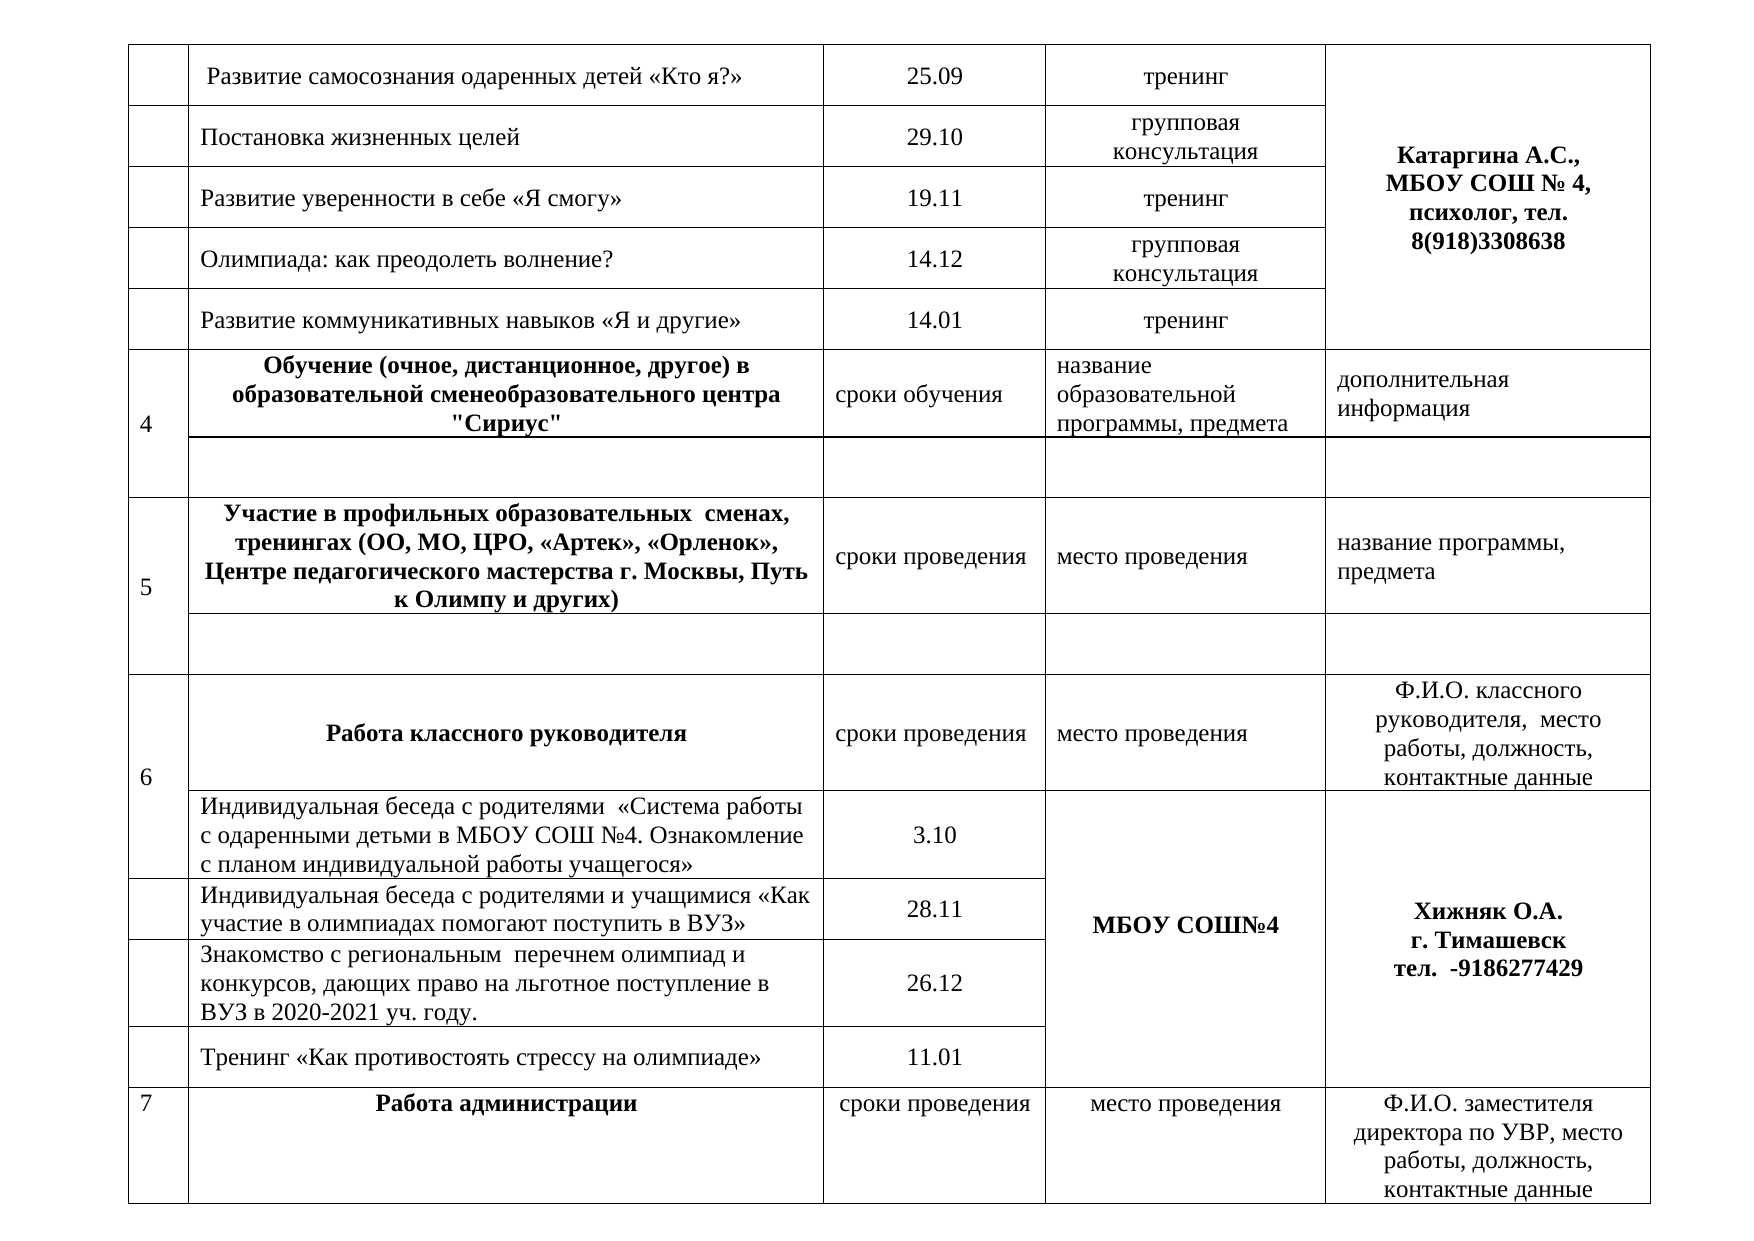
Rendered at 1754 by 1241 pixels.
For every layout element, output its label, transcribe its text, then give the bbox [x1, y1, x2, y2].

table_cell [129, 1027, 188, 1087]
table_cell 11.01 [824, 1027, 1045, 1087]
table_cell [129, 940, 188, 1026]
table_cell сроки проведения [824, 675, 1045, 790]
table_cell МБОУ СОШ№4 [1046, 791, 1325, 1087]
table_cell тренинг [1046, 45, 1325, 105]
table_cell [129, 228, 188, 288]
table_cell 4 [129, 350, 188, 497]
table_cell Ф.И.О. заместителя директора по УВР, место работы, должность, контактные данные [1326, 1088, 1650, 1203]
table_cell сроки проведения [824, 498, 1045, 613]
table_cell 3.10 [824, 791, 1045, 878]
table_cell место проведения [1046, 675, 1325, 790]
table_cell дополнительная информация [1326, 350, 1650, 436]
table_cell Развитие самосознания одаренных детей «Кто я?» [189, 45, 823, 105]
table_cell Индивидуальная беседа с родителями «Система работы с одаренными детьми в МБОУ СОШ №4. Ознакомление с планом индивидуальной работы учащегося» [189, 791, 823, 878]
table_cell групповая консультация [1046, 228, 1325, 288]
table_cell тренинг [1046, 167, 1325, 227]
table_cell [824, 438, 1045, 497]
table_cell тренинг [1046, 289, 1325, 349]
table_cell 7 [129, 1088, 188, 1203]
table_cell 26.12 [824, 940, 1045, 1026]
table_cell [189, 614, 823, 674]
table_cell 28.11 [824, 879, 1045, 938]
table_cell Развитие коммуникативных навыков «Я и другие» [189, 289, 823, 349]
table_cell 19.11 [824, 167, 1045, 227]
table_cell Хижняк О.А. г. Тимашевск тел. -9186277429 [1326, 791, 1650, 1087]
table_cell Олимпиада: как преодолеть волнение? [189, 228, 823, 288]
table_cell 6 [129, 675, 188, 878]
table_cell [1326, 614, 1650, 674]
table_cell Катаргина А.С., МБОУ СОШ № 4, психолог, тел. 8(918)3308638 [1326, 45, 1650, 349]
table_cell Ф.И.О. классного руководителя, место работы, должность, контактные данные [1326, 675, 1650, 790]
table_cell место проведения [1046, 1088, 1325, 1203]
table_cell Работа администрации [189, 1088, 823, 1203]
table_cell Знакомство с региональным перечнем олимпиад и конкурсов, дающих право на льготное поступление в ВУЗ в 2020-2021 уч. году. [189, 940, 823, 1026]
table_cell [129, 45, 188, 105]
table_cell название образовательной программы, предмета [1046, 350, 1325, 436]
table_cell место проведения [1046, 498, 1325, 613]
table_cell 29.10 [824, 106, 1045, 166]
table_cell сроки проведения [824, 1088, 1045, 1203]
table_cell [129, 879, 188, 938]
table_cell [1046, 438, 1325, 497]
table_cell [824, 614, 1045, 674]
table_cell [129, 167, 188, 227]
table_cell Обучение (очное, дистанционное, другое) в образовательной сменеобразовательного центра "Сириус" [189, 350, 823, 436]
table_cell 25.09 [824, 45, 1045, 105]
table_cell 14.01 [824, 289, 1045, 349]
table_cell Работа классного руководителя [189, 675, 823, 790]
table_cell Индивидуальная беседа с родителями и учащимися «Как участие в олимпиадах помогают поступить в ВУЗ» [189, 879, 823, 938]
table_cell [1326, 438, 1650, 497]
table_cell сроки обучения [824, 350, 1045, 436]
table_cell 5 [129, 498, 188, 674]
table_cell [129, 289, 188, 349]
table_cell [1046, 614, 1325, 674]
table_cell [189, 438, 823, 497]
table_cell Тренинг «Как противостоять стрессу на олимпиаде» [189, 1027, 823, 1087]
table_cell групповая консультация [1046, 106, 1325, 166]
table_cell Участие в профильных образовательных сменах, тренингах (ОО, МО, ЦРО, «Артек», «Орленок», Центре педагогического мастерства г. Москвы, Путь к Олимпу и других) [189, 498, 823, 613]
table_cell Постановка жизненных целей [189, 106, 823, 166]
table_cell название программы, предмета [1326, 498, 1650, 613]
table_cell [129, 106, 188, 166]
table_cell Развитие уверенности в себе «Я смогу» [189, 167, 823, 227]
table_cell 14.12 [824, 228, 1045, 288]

+++

If the word "сроки" is on a line above, return that line.

table_cell сроки проведения [824, 675, 1045, 790]
table_cell сроки проведения [824, 498, 1045, 613]
table_cell сроки проведения [824, 1088, 1045, 1203]
table_cell сроки обучения [824, 350, 1045, 436]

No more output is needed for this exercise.